Вот оно - счастье...

    "Человек создан для счастья, как птица для полета". Куда упорхнула сегодня эта крылатая фраза, выкрикнутая увечным героем Владимира Короленко? Кто осмелится вновь начертать ее на щитах наглядной агитации? Прекраснодушное высказывание, оторванное от жизни, не правда ли?
    Неправда. Человек действительно, хотя и недейственно, стремится к счастью, и уже сама неистребимость этого стремления доказывает его прирожденность, естественную законность. Вот и Кант в свое время заверил: «Человек жаждет счастья, он для него создан». Другое дело, что каждый понимает счастье по-своему. Одни нарекут счастьем разделенную любовь, другие - везение, третьи - густое наслаждение. Многие нынче даже крышу над головой, даже возможность вволю выспаться или поесть, а то и выпить, "поторчать" могут назвать счастьем, хотя обыкновенно знают, что счастье вовсе не в этом.
    Но в чем? Существует ли объективное, значимое для всех определение счастья и того эльдорадо, где растут сии благоуханные плоды?
 
    Самое интересное, что местоположение счастья известно. Во всяком случае, несмотря на чудовищную разноголосицу мнений, решающее большинство ныне живущих людей связывает возможность счастливой жизни всего с двумя ценностями. Это особенно заметно в странах относительно высокого жизненного стандарта, где проблемы жилья, еды, одежды уже не первостатейны и не влияют на результаты опросов. Там мы услышим ответы почти однообразные, стянутые в две магнетические точки: любимый человек и любимая работа. Магниты могут соперничать друг с другом, но притягательность обоих неизменна. Две любви: к близкому человеку (шире – семье) и к повседневному труду – вот два кита, на которых по преобладающему народному разумению покоится и пульсирует счастьем жизнь человека. Счастье – это когда утром хочется идти на работу, а к вечеру – домой, говорят они, и с ними грешно не согласиться.

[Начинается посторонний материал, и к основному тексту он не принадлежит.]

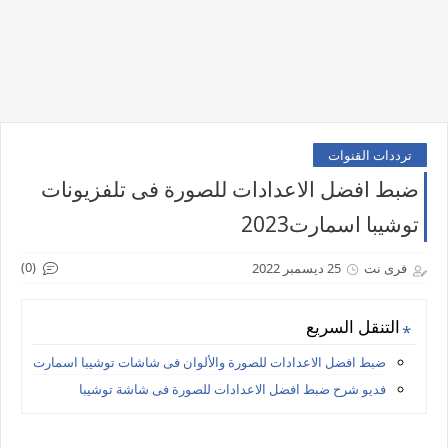
ترددات القنوات
ضبط افضل الاعدادات للصورة فى تلفزيونات
توشيبا اسمارت2023
(0)
فرى نت
25 ديسمبر 2022
التنقل السريع
ضبط افضل الاعدادات للصورة والألوان فى شاشات توشيبا اسمارت
فديو شرح ضبط افضل الاعدادات للصورة فى شاشة توشيبا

    О третьем ките человеческого счастья – о  любви к миру, к Богу, к Божьему миру опрашиваемые заговаривают редко. Возможно, они впитали такое чувство с молоком матери, и любовь к Божьему миру естественна для них как сама речь, – тогда зачем о ней и заговаривать, а, возможно, считают это чувство слишком интимным для обнародования. Однако большинство, пожалуй, молчит по другим причинам. Одни не верят, другие не знают и даже не догадываются, что без третьего – целеполагающего и направляющего – чувства для счастливой жизни нет прочного основания. Без него наша любовь-страсть к себе подобному часто зашорена эгоизмом. Без любви к миру и наша любовь к работе слепа и глуха; и оба наших кита, хоть порознь, хоть совместно, а в итоге могут завести нас в несчастье, сами не желая того.
    Счастливого человека, мне представляется, можно сравнить с воднолыжником, буксируемым любовью к Божьему миру. Потеря или изначальное отсутствие одной из лыж (скажем, любимой работы) в этом случае еще не катастрофа: спортсмены выезжают и на одной. Даже потеряв и вторую, мы, возможно, сумеем удержаться на ногах, скользить на пятках, подтягиваться к буксировщику. Но, выпустив из рук трос, погружаемся и барахтаемся: обе лыжи теряют смысл. Полнота же человеческого счастья обеспечивается взаимодействием всех трех видов, трех ипостасей любви: к близким, к призванию, к неповторимому Божьему миру. Это крылья и сердце нашего счастья; это чувства, не только позволяющие нам  минутами парить в поднебесье, но и делающие нашу земную повседневную жизнь бесценной, священной величиной.